The approval rate increased by 0.2 percentage points in February but was down 2.1 percentage points year over year. The subprime share increased to 11.9% from 10.7% in January but was down 0.8 percentage points year over year. The average down payment percentage increased by 0.2 percentage points and was up 2.2 percentage points year over year. The share of loans with greater than 72-month terms declined 0.8 percentage points and was down 0.8 percentage points year over year.
Access to Most Loan Types Loosened
All loan types saw loosening in February, with used loans loosening the least and new loans loosening the most. On a year-over-year basis, all channels were tighter, with new loans having seen the most tightening.
Credit access loosened across most lender types in February, with only auto-focused finance companies tightening and banks loosening the most. On a year-over-year basis, credit access was tighter across most lender types except auto-focused finance companies. Over the last year, credit unions have tightened the most.

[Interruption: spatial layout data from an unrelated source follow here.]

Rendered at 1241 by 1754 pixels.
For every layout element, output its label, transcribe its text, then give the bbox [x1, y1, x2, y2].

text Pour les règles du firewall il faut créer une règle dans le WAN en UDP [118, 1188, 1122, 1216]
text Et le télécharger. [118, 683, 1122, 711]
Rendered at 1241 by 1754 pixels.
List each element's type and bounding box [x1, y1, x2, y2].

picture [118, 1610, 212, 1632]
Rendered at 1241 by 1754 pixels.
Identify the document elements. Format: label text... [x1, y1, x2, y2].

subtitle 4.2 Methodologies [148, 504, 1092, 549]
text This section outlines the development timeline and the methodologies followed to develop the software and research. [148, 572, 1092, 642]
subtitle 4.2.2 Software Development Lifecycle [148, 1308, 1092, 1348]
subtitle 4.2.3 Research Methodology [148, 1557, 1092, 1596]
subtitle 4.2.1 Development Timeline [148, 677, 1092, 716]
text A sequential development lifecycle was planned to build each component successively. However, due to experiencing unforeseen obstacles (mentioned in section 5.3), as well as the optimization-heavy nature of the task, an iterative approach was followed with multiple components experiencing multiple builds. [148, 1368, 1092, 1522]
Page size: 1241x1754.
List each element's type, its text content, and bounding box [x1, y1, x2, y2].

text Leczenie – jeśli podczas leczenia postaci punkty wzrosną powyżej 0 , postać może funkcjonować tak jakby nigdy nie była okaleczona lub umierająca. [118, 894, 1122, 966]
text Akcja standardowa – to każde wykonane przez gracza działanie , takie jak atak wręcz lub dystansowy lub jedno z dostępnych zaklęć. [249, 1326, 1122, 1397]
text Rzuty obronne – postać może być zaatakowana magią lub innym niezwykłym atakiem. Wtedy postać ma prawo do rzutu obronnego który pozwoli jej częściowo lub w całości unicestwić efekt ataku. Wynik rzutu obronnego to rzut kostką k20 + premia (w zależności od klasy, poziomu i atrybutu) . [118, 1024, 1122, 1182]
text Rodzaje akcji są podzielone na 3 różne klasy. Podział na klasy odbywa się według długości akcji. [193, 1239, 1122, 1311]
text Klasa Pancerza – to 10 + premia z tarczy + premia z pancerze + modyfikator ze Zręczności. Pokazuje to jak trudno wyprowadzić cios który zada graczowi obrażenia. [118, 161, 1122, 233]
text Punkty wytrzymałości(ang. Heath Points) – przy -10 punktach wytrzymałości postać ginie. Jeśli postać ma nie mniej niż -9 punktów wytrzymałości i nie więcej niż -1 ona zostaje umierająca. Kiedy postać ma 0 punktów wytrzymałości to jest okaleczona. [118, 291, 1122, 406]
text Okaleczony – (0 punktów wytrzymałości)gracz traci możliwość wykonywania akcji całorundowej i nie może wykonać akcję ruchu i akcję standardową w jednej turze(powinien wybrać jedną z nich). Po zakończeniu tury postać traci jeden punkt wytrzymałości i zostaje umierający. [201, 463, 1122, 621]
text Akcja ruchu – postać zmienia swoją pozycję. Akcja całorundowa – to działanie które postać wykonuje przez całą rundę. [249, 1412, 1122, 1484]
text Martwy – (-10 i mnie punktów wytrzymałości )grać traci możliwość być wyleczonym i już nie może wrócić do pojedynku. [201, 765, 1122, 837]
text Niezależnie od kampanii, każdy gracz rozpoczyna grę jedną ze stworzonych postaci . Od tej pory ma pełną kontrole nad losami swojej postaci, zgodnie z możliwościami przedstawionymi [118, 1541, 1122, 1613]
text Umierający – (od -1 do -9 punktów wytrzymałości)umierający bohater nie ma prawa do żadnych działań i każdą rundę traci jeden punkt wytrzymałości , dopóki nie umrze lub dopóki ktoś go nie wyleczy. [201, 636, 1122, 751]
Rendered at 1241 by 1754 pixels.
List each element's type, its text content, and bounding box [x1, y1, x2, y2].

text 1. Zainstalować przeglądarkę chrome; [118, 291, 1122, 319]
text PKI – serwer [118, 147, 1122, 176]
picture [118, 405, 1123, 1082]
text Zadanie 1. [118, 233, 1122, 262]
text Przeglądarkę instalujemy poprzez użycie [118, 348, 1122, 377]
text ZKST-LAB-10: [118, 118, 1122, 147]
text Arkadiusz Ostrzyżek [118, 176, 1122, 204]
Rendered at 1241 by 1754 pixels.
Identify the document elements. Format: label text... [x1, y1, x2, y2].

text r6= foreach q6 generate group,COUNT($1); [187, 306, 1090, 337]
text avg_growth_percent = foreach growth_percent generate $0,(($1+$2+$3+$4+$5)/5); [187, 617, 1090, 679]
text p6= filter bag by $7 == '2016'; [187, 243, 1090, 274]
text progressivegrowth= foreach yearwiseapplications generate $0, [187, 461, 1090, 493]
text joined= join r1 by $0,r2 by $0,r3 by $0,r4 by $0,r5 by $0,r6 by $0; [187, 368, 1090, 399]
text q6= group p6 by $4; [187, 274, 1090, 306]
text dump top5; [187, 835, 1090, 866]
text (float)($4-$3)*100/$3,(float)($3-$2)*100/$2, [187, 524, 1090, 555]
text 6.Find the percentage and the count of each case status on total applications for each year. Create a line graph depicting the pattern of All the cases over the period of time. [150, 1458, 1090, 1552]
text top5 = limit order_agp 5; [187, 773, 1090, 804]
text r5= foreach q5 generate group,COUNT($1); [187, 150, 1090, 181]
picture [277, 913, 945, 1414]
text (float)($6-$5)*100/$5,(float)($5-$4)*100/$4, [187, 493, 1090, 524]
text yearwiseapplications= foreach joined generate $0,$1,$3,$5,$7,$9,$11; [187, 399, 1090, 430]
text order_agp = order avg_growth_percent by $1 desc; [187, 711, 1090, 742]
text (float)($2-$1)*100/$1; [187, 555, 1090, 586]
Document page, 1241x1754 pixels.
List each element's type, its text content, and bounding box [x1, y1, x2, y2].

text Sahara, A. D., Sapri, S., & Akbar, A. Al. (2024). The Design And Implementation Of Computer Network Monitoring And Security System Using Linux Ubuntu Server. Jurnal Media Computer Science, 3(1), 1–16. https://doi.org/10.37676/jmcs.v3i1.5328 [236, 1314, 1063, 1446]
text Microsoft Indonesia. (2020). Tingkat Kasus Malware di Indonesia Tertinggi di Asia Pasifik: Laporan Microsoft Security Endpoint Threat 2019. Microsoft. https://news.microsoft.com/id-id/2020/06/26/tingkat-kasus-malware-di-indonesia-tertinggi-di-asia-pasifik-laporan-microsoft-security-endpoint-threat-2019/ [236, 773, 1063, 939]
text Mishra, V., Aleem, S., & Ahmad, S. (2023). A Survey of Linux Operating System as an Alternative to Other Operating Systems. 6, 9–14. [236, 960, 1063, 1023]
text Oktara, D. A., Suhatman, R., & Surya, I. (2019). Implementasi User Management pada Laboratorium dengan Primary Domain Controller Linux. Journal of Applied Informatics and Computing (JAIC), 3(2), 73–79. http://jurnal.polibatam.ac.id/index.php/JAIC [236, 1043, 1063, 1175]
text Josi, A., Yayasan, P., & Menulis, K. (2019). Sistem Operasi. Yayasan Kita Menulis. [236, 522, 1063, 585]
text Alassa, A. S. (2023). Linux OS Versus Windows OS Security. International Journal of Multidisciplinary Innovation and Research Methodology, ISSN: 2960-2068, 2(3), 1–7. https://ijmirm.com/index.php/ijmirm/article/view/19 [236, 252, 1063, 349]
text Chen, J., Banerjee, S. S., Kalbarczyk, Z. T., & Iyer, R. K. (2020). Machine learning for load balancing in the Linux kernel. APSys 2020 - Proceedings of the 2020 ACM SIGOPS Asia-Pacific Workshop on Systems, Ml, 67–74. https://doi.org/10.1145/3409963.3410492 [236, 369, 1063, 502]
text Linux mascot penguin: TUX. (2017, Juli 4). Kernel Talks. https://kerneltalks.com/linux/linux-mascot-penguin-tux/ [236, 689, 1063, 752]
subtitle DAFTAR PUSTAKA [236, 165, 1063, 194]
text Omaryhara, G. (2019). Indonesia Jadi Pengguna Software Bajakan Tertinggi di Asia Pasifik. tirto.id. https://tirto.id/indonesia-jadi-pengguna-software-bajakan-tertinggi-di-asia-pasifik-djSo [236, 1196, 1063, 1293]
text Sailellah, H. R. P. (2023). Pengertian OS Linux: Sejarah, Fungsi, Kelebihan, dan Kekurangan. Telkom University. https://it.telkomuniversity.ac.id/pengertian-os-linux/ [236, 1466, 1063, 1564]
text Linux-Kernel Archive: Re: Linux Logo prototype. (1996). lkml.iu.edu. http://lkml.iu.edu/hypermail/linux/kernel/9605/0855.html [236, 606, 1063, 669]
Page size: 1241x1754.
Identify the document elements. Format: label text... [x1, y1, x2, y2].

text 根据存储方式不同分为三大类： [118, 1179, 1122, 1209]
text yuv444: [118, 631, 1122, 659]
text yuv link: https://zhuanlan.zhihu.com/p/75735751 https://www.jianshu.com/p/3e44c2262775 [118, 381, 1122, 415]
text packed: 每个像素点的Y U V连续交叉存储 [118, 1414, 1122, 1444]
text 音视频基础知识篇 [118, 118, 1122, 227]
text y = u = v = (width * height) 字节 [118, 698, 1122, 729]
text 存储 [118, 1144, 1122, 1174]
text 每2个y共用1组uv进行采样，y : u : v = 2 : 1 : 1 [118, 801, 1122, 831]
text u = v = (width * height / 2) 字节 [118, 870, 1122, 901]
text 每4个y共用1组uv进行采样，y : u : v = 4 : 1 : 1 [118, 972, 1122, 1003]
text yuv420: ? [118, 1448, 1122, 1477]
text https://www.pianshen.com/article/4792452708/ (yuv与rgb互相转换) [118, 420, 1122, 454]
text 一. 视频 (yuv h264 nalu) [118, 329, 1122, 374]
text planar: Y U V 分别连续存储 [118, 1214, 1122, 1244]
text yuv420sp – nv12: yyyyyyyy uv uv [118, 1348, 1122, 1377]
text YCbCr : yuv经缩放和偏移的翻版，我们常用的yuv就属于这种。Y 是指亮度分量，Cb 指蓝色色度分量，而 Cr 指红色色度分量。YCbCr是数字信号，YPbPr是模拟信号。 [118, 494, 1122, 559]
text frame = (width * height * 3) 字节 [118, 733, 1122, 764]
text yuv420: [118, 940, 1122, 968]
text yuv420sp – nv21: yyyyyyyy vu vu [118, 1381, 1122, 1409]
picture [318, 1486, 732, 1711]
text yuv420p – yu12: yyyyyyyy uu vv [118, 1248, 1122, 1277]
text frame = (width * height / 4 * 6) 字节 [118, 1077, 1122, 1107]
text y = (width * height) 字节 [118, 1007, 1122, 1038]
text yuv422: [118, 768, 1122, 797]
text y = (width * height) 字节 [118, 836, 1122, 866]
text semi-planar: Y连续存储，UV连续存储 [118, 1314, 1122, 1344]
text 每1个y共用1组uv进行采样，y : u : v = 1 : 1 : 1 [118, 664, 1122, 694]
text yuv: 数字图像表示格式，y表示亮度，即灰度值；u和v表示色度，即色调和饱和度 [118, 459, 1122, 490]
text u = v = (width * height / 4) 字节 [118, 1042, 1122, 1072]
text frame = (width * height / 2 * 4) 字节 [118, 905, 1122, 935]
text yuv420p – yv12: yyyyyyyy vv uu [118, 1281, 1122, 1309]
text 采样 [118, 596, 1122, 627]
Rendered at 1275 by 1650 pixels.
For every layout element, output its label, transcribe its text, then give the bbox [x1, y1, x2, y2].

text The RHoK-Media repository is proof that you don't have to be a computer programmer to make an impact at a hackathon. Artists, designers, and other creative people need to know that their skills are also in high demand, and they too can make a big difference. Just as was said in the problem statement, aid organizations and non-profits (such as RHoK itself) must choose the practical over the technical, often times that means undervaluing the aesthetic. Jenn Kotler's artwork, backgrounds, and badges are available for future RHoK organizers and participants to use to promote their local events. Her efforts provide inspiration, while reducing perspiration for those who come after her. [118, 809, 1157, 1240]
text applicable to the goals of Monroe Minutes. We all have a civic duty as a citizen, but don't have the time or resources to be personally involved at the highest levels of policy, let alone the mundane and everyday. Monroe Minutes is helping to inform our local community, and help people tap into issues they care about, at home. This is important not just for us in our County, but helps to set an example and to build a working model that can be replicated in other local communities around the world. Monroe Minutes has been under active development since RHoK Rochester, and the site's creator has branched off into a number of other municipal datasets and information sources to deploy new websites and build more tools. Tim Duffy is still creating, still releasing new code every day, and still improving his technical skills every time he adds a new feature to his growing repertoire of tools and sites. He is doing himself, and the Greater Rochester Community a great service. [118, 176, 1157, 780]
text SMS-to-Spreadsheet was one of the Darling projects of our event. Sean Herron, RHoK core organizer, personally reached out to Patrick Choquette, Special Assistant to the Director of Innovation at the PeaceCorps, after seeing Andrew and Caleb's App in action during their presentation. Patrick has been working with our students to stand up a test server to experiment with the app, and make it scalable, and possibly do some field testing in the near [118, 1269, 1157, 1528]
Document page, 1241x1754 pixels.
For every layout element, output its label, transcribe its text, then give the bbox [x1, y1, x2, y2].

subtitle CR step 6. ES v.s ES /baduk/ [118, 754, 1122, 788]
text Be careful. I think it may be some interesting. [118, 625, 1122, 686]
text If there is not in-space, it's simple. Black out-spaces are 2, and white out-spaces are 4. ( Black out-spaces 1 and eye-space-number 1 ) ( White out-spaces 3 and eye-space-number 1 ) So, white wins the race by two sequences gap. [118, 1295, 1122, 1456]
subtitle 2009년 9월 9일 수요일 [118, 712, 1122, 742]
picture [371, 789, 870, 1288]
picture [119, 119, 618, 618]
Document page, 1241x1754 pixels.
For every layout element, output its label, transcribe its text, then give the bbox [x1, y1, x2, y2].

Each Dealertrack Auto Credit Index tracks shifts in loan approval rates, subprime share, yield spreads and loan details, including term length, negative equity, and down payments. The index is baselined to January 2019 to show how credit access shifts over time.
Measures of Consumer Confidence Mixed in February
The Conference Board Consumer Confidence Index® declined 2.9% in February, as views of the present situation improved, but future expectations fell by 8.3%. Plans to purchase a vehicle in the next six months fell to the lowest level since November 2021. The confidence index did not decline as much during the pandemic as the sentiment index from the University of Michigan, but that series has improved every month this year. The Michigan index increased 3.2% in February and was up 6.7% year over year. Consumers’ views of vehicle buying conditions declined modestly in February but remained much better than a year ago. The daily index of consumer sentiment from Morning Consult measured improving sentiment in February following a slight decline in January. That index increased 3.2% in February as the price of gasoline declined. According to AAA, the national average price for unleaded gas fell 4.1% in February to $3.36 per gallon on Feb. 28, down 7% year over year.
The Dealertrack Credit Availability Index is a monthly index based on Dealertrack credit application data and will indicate whether access to auto loan credit is improving or worsening. The index will be published around the 10th of each month.